Save the Children is part this convergence — in the developed and developing worlds — committed to addressing IFFs. The recently launched Every Last Child campaign includes fair finance as a central component in reaching the world’s excluded and vulnerable children.

While estimates vary, Global Financial Integrity states that in 2013 developing nations lost $1.1 trillion to illicit financial flows (IFFs). But illegality is only part of the problem. As President Obama said recently, “The problem is that a lot of this stuff is legal, not illegal.”

The lack of a coherent global tax infrastructure allows some global elites to avoid paying taxes, without breaking the law. When there are Panama, Luxembourg, and Nevada-size holes in international tax law, there’s no need to act criminally.

While most of us logon to TurboTax or visit H&R Block during tax season; prime ministers, princes, and presidents in rich and poor nations fortify their off-shore companies and shift money to their preferred tax haven.

The development impacts of IFFs are well-documented, but the Panama Papers further demonstrate their impact on poor and vulnerable people:

· In South Africa, a fund for the widows and orphans of gold miners was looted by a $60 million investment fraud perpetrated by South African businessmen.

· Companies blacklisted by the U.S. government for wrongdoing were able to circumvent restrictions by using offshore tax havens and front companies to supply fuel to Syrian government aircraft that have killed 21,000 civilians during the Syrian Civil War.

Since developing nations are more dependent on tax revenue from the business sector, they suffer greater impacts when companies don’t pay their fair share of taxes. But tax avoidance also impacts developed nations. “It means that we’re not investing as much as we should in schools, in making college more affordable, in putting people back to work rebuilding our roads, our bridges, our infrastructure, creating more opportunities for our children,” President Obama said.

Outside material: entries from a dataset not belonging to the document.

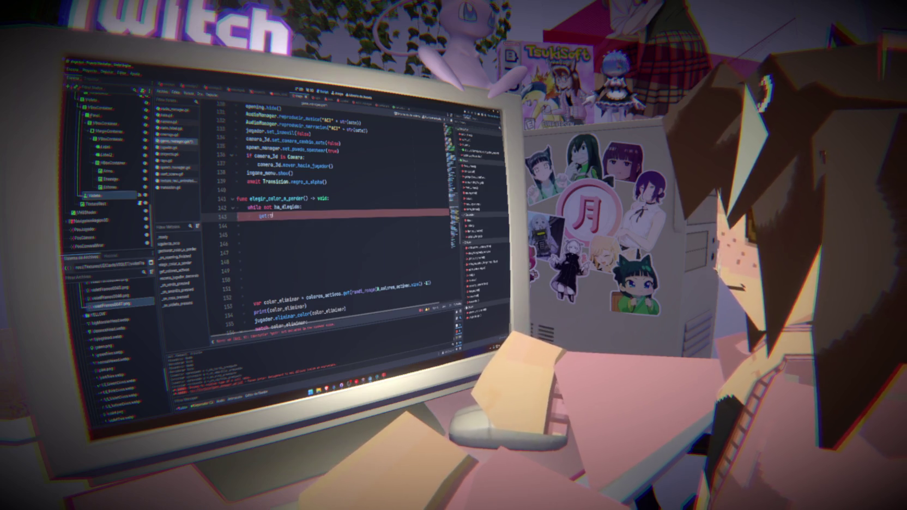
pyautogui.write('_tre')
pyautogui.press('Return')
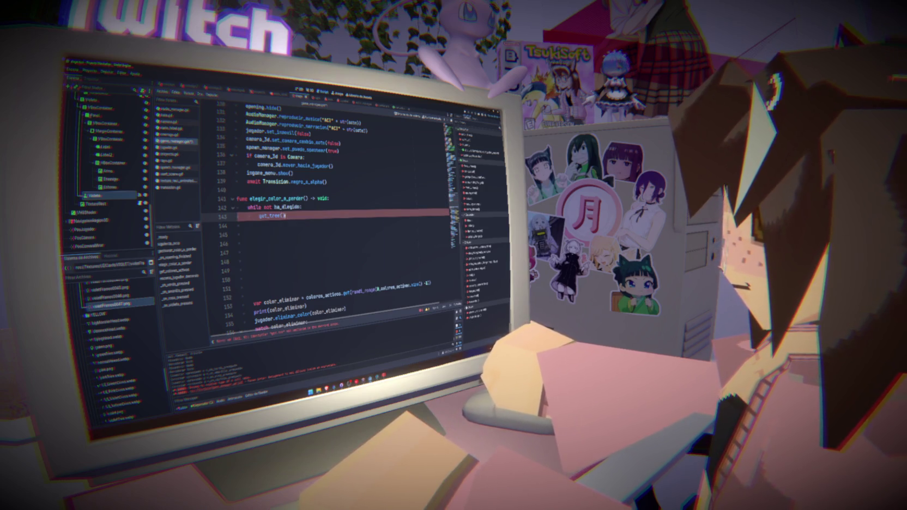
pyautogui.write('.')
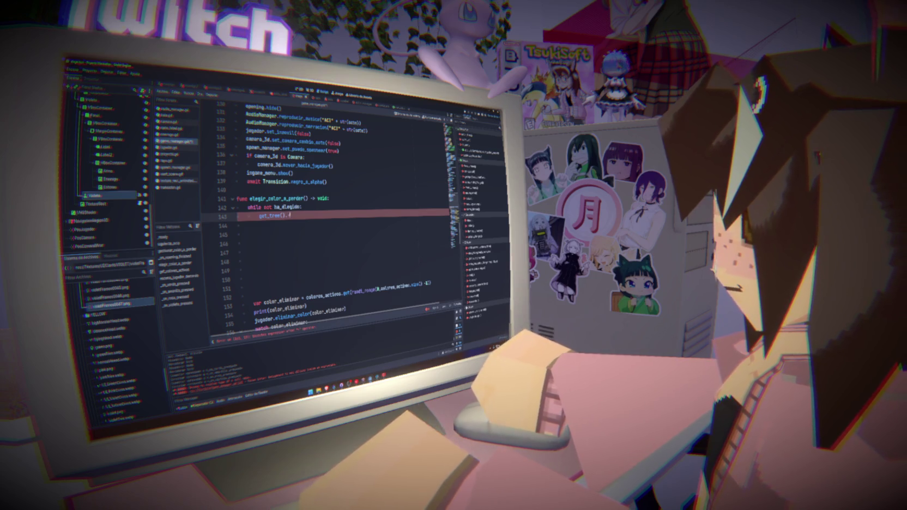
pyautogui.write('cre')
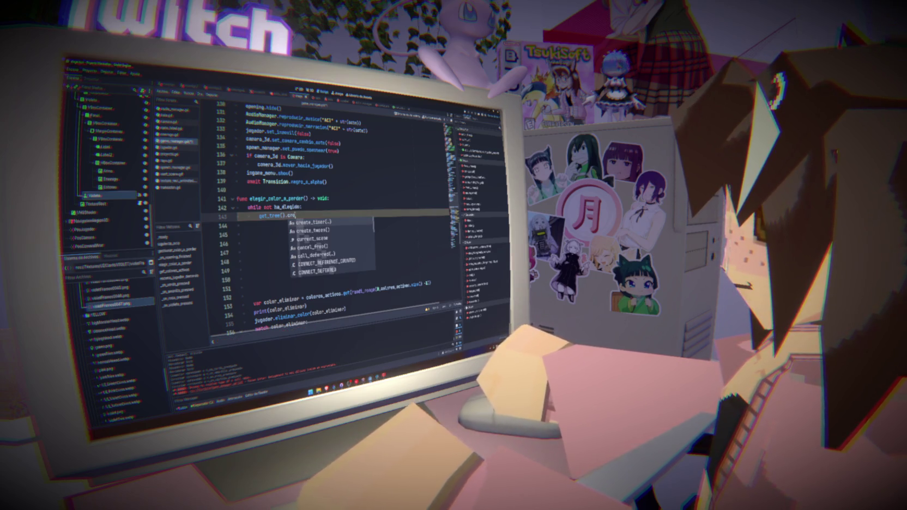
pyautogui.press('Return')
pyautogui.write('.2)')
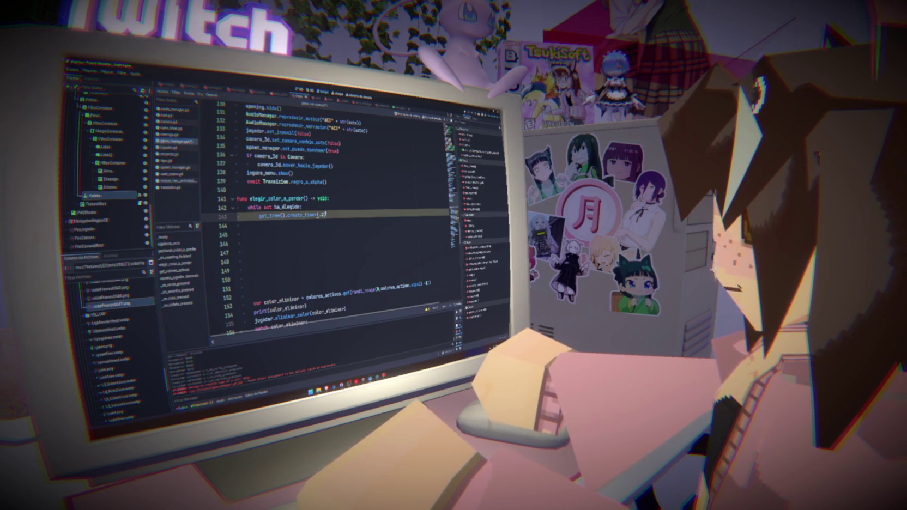
pyautogui.write('.ti')
pyautogui.press('Return')
pyautogui.press('Return')
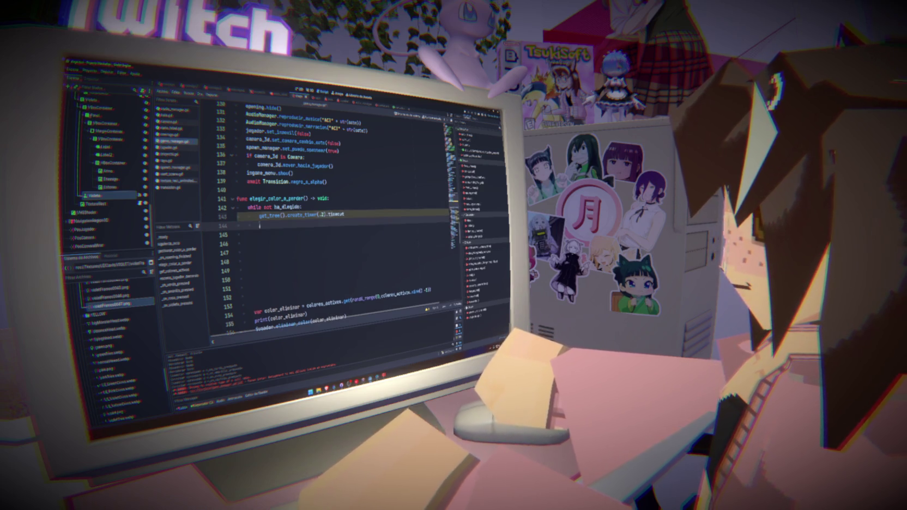
pyautogui.write('continue')
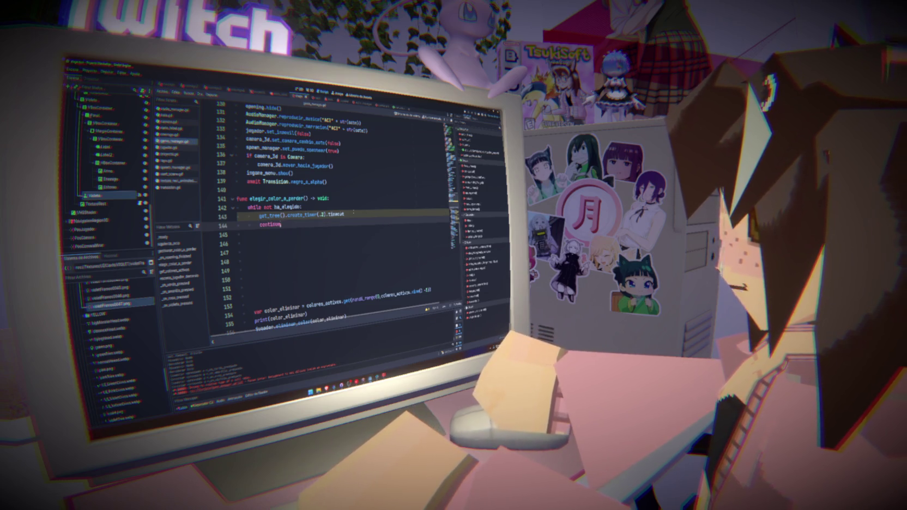
pyautogui.moveTo(305, 217)
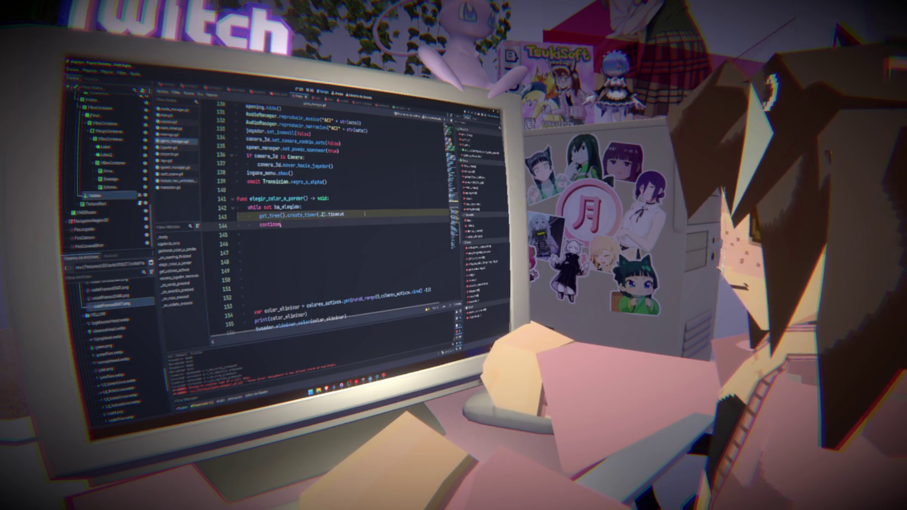
# Step: Expand the warnings panel to see line 143's STANDALONE_EXPRESSION warning and review the loop lines
pyautogui.click(426, 309)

There have been a flurry of recommendations on how to build a more coordinated global tax system. But there is disagreement on where global tax authority should be based. Some civil society organizations call for the United Nations (UN) to be the global tax forum. Others have focused on strengthening existing regional anti-corruption organizations such as the Organization for Economic Cooperation and Development (OECD).

Last month the UN, OECD, International Monetary Fund, and World Bank announced “The Platform for Collaboration on Tax” to build on previous OECD efforts. While it was promptly criticized by some advocates, there’s no doubt that the Panama Papers increased momentum for fairer global tax policy.

For its part, Save the Children is committed to making finance — at multiple levels — fairer so that the world’s vulnerable children are able to survive, thrive, and enjoy secure lives. The Panama Papers revealed that the weakness of the global tax infrastructure, but the outrage it sparked could lead global tax policy to be less like the “Wild West” and more like TurboTax.